Extracted data entries
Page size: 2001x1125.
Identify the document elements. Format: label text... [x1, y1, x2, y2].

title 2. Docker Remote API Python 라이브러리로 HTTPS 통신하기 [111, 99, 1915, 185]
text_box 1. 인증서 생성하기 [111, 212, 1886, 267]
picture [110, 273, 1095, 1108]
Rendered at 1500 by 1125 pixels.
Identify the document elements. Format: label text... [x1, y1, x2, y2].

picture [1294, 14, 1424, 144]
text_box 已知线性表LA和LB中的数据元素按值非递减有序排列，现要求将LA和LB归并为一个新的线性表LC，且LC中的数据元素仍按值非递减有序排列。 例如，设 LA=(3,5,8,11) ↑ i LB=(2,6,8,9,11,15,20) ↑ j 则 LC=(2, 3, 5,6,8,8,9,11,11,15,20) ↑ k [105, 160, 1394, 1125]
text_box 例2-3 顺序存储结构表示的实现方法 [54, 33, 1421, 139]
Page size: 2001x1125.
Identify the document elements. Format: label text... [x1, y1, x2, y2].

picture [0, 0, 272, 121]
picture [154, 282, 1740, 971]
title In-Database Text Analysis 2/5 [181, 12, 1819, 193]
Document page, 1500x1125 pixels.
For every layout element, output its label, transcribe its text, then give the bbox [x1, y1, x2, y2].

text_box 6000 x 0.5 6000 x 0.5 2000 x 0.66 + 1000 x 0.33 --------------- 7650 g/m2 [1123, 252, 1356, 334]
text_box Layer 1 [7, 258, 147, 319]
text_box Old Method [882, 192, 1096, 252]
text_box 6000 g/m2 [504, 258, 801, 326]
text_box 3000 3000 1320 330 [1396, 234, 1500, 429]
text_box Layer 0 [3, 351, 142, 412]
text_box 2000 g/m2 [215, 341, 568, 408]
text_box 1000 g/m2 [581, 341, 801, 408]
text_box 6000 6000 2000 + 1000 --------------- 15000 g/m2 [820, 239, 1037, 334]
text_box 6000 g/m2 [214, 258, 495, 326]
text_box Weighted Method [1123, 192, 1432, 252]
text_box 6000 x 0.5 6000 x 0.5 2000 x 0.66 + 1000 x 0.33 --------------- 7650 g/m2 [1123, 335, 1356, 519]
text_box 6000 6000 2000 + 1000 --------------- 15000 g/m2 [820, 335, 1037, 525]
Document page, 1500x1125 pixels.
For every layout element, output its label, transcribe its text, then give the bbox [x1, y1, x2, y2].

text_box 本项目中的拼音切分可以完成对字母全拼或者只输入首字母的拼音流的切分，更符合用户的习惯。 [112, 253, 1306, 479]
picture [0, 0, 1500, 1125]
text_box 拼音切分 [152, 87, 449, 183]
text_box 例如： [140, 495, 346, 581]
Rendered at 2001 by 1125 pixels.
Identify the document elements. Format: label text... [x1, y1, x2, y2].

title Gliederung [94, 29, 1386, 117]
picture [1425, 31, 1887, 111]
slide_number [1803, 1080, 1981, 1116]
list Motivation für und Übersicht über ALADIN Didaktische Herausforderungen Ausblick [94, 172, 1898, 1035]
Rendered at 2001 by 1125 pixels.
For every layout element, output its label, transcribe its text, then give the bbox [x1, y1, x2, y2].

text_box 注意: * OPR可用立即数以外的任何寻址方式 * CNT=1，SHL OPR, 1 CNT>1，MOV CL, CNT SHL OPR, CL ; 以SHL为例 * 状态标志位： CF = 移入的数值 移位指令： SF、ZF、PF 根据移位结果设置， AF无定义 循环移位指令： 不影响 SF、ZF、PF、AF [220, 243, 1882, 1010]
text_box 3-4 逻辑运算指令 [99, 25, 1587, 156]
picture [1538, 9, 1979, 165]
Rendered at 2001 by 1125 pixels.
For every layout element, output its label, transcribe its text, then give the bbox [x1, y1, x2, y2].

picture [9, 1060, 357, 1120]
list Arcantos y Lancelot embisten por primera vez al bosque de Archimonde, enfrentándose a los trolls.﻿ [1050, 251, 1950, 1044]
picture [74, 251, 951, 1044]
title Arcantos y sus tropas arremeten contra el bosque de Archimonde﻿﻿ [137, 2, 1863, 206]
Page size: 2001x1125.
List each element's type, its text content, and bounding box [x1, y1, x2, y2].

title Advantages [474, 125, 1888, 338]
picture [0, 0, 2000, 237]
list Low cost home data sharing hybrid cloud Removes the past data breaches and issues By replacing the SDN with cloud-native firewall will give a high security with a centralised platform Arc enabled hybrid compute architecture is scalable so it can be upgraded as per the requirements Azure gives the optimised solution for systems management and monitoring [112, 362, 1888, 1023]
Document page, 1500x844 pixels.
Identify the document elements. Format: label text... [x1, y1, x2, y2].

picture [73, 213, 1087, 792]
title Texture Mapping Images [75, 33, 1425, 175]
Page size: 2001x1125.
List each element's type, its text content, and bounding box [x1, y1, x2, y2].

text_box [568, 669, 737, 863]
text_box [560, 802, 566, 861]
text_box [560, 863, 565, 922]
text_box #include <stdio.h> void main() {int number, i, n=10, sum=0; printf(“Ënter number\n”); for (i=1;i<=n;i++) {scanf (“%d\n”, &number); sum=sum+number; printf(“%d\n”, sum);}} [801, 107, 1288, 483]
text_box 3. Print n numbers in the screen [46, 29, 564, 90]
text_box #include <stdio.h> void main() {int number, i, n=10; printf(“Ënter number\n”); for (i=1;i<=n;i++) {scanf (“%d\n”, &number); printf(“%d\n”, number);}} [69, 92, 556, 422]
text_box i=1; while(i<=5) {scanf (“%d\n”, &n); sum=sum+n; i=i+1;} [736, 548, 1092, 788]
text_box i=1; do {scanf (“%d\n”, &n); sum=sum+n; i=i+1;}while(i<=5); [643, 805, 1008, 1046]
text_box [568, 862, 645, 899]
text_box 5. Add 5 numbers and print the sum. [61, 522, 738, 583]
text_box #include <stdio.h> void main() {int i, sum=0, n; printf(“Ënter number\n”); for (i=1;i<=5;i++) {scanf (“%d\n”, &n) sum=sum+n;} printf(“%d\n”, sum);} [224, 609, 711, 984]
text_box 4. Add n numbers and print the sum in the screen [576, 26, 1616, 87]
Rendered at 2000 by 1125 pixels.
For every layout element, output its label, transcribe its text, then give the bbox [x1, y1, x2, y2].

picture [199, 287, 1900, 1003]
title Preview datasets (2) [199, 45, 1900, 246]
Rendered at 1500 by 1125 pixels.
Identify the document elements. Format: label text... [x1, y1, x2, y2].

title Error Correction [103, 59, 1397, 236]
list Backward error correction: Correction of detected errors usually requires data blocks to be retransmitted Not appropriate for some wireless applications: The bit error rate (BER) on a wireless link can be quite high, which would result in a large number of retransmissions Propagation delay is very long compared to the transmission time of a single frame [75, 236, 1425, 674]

* EXERCISE REQUIREMENTS:
Using the entries above, please restate each one word for word.

* EXERCISE RESULT:
Page size: 2001x1125.
Identify the document elements. Format: label text... [x1, y1, x2, y2].

title 2. Docker Remote API Python 라이브러리로 HTTPS 통신하기 [111, 99, 1915, 185]
text_box 1. 인증서 생성하기 [111, 212, 1886, 267]
picture [110, 273, 1095, 1108]
Rendered at 1500 by 1125 pixels.
Identify the document elements. Format: label text... [x1, y1, x2, y2].

picture [1294, 14, 1424, 144]
text_box 已知线性表LA和LB中的数据元素按值非递减有序排列，现要求将LA和LB归并为一个新的线性表LC，且LC中的数据元素仍按值非递减有序排列。 例如，设 LA=(3,5,8,11) ↑ i LB=(2,6,8,9,11,15,20) ↑ j 则 LC=(2, 3, 5,6,8,8,9,11,11,15,20) ↑ k [105, 160, 1394, 1125]
text_box 例2-3 顺序存储结构表示的实现方法 [54, 33, 1421, 139]
Page size: 2001x1125.
Identify the document elements. Format: label text... [x1, y1, x2, y2].

picture [0, 0, 272, 121]
picture [154, 282, 1740, 971]
title In-Database Text Analysis 2/5 [181, 12, 1819, 193]
Document page, 1500x1125 pixels.
For every layout element, output its label, transcribe its text, then give the bbox [x1, y1, x2, y2].

text_box 6000 x 0.5 6000 x 0.5 2000 x 0.66 + 1000 x 0.33 --------------- 7650 g/m2 [1123, 252, 1356, 334]
text_box Layer 1 [7, 258, 147, 319]
text_box Old Method [882, 192, 1096, 252]
text_box 6000 g/m2 [504, 258, 801, 326]
text_box 3000 3000 1320 330 [1396, 234, 1500, 429]
text_box Layer 0 [3, 351, 142, 412]
text_box 2000 g/m2 [215, 341, 568, 408]
text_box 1000 g/m2 [581, 341, 801, 408]
text_box 6000 6000 2000 + 1000 --------------- 15000 g/m2 [820, 239, 1037, 334]
text_box 6000 g/m2 [214, 258, 495, 326]
text_box Weighted Method [1123, 192, 1432, 252]
text_box 6000 x 0.5 6000 x 0.5 2000 x 0.66 + 1000 x 0.33 --------------- 7650 g/m2 [1123, 335, 1356, 519]
text_box 6000 6000 2000 + 1000 --------------- 15000 g/m2 [820, 335, 1037, 525]
Document page, 1500x1125 pixels.
For every layout element, output its label, transcribe its text, then give the bbox [x1, y1, x2, y2].

text_box 本项目中的拼音切分可以完成对字母全拼或者只输入首字母的拼音流的切分，更符合用户的习惯。 [112, 253, 1306, 479]
picture [0, 0, 1500, 1125]
text_box 拼音切分 [152, 87, 449, 183]
text_box 例如： [140, 495, 346, 581]
Rendered at 2001 by 1125 pixels.
Identify the document elements. Format: label text... [x1, y1, x2, y2].

title Gliederung [94, 29, 1386, 117]
picture [1425, 31, 1887, 111]
slide_number [1803, 1080, 1981, 1116]
list Motivation für und Übersicht über ALADIN Didaktische Herausforderungen Ausblick [94, 172, 1898, 1035]
Rendered at 2001 by 1125 pixels.
For every layout element, output its label, transcribe its text, then give the bbox [x1, y1, x2, y2].

text_box 注意: * OPR可用立即数以外的任何寻址方式 * CNT=1，SHL OPR, 1 CNT>1，MOV CL, CNT SHL OPR, CL ; 以SHL为例 * 状态标志位： CF = 移入的数值 移位指令： SF、ZF、PF 根据移位结果设置， AF无定义 循环移位指令： 不影响 SF、ZF、PF、AF [220, 243, 1882, 1010]
text_box 3-4 逻辑运算指令 [99, 25, 1587, 156]
picture [1538, 9, 1979, 165]
Rendered at 2001 by 1125 pixels.
For every layout element, output its label, transcribe its text, then give the bbox [x1, y1, x2, y2].

picture [9, 1060, 357, 1120]
list Arcantos y Lancelot embisten por primera vez al bosque de Archimonde, enfrentándose a los trolls.﻿ [1050, 251, 1950, 1044]
picture [74, 251, 951, 1044]
title Arcantos y sus tropas arremeten contra el bosque de Archimonde﻿﻿ [137, 2, 1863, 206]
Page size: 2001x1125.
List each element's type, its text content, and bounding box [x1, y1, x2, y2].

title Advantages [474, 125, 1888, 338]
picture [0, 0, 2000, 237]
list Low cost home data sharing hybrid cloud Removes the past data breaches and issues By replacing the SDN with cloud-native firewall will give a high security with a centralised platform Arc enabled hybrid compute architecture is scalable so it can be upgraded as per the requirements Azure gives the optimised solution for systems management and monitoring [112, 362, 1888, 1023]
Document page, 1500x844 pixels.
Identify the document elements. Format: label text... [x1, y1, x2, y2].

picture [73, 213, 1087, 792]
title Texture Mapping Images [75, 33, 1425, 175]
Page size: 2001x1125.
List each element's type, its text content, and bounding box [x1, y1, x2, y2].

text_box [568, 669, 737, 863]
text_box [560, 802, 566, 861]
text_box [560, 863, 565, 922]
text_box #include <stdio.h> void main() {int number, i, n=10, sum=0; printf(“Ënter number\n”); for (i=1;i<=n;i++) {scanf (“%d\n”, &number); sum=sum+number; printf(“%d\n”, sum);}} [801, 107, 1288, 483]
text_box 3. Print n numbers in the screen [46, 29, 564, 90]
text_box #include <stdio.h> void main() {int number, i, n=10; printf(“Ënter number\n”); for (i=1;i<=n;i++) {scanf (“%d\n”, &number); printf(“%d\n”, number);}} [69, 92, 556, 422]
text_box i=1; while(i<=5) {scanf (“%d\n”, &n); sum=sum+n; i=i+1;} [736, 548, 1092, 788]
text_box i=1; do {scanf (“%d\n”, &n); sum=sum+n; i=i+1;}while(i<=5); [643, 805, 1008, 1046]
text_box [568, 862, 645, 899]
text_box 5. Add 5 numbers and print the sum. [61, 522, 738, 583]
text_box #include <stdio.h> void main() {int i, sum=0, n; printf(“Ënter number\n”); for (i=1;i<=5;i++) {scanf (“%d\n”, &n) sum=sum+n;} printf(“%d\n”, sum);} [224, 609, 711, 984]
text_box 4. Add n numbers and print the sum in the screen [576, 26, 1616, 87]
Rendered at 2000 by 1125 pixels.
For every layout element, output its label, transcribe its text, then give the bbox [x1, y1, x2, y2].

picture [199, 287, 1900, 1003]
title Preview datasets (2) [199, 45, 1900, 246]
Rendered at 1500 by 1125 pixels.
Identify the document elements. Format: label text... [x1, y1, x2, y2].

title Error Correction [103, 59, 1397, 236]
list Backward error correction: Correction of detected errors usually requires data blocks to be retransmitted Not appropriate for some wireless applications: The bit error rate (BER) on a wireless link can be quite high, which would result in a large number of retransmissions Propagation delay is very long compared to the transmission time of a single frame [75, 236, 1425, 674]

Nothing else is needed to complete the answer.